I think Bluepad32 is pure C but I am using PlatformIO (kind of a more universal version of Arduino) as the dev environment, which is C++-y. I may yet switch to ESP-IDF because I have a lot of familiarity with FreeRTOS and ESP-IDF is built on top of FreeRTOS. The PlatformIO implementation for ESP32 is also built on FreeRTOS but they try to hide it from you so that everything is Arduino-easy. I think ESP-IDF can be accessed from straight C but am not sure.

But I don't have much interest in writing a pure C library. That would just be too tedious at this point in my life. So C++.

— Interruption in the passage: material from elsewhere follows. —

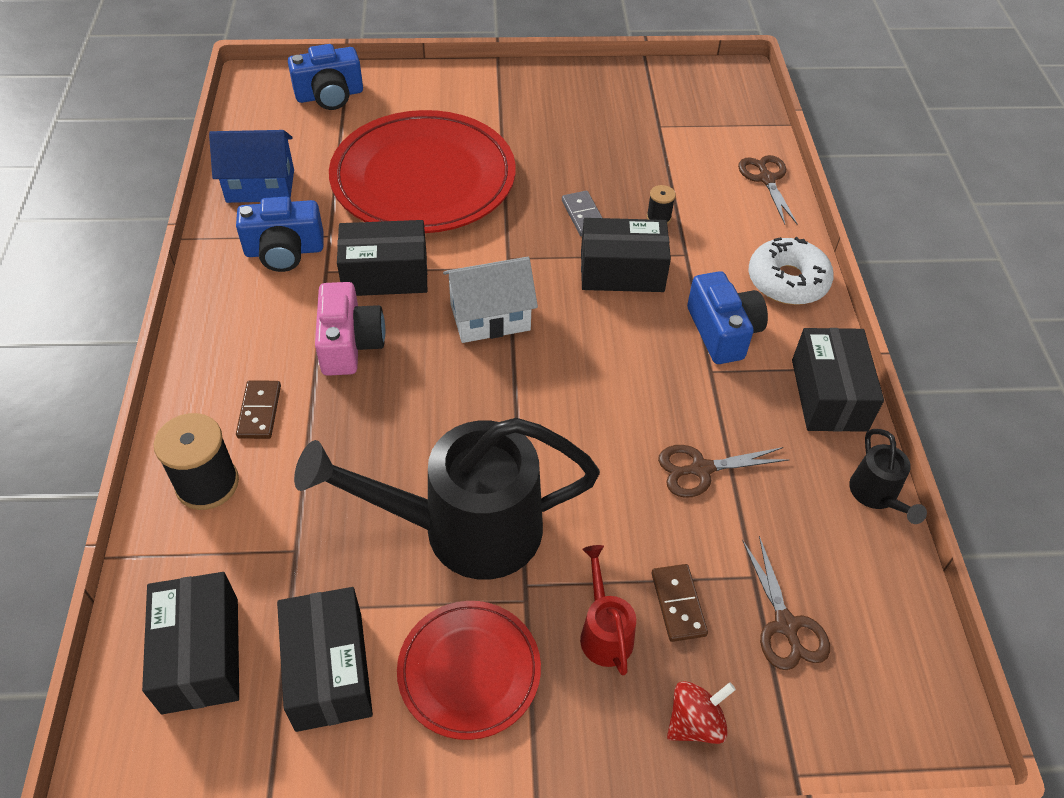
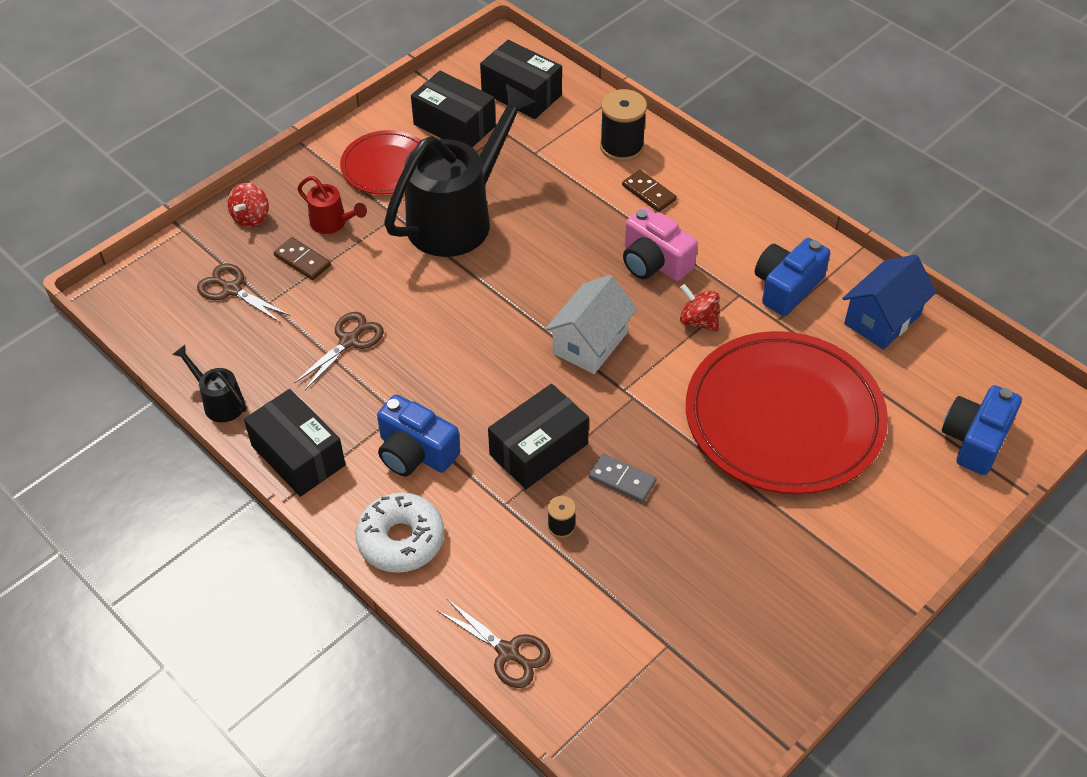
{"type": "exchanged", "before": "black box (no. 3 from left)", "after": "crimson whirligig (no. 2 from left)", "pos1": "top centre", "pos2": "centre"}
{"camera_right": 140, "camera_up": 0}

But if somebody wants to hook it to some flavor Python, that would be interesting to think about supporting. Python is relatively pleasurable to program in.
 
Just a reminder that there is -


For the Model I it fits between the MI and EI. I have a newer version than whats there, its a single board -

452236246_780612477301319_3936524565617863399_n.jpg
450442681_1615081495730354_7199198506003711778_n.jpg
 
Very cool.
I have seen it listed on your site, but it only said model 3 or 4 I thought. And I like the newprint add on also. I guess I didn't know it worked with the model 1 also, or is it a different board and I just didnt see the listing for a model 1?
 
Very cool.
I have seen it listed on your site, but it only said model 3 or 4 I thought. And I like the newprint add on also. I guess I didn't know it worked with the model 1 also, or is it a different board and I just didnt see the listing for a model 1?
Hi,

Not my site, I'm just a customer. :) Yea, he's not updated the site recently. His original version was for Model III/4, and it ever so briefly mentions there is an additional board for the Model I. When I got that he seemed motivated to make a single board version, which is what I posted above, but hasn't put it up to sell. (Works perfectly) I just contacted him to nudge him to update the site. If you're on the TRS-80 Discord, he's @kwadsten.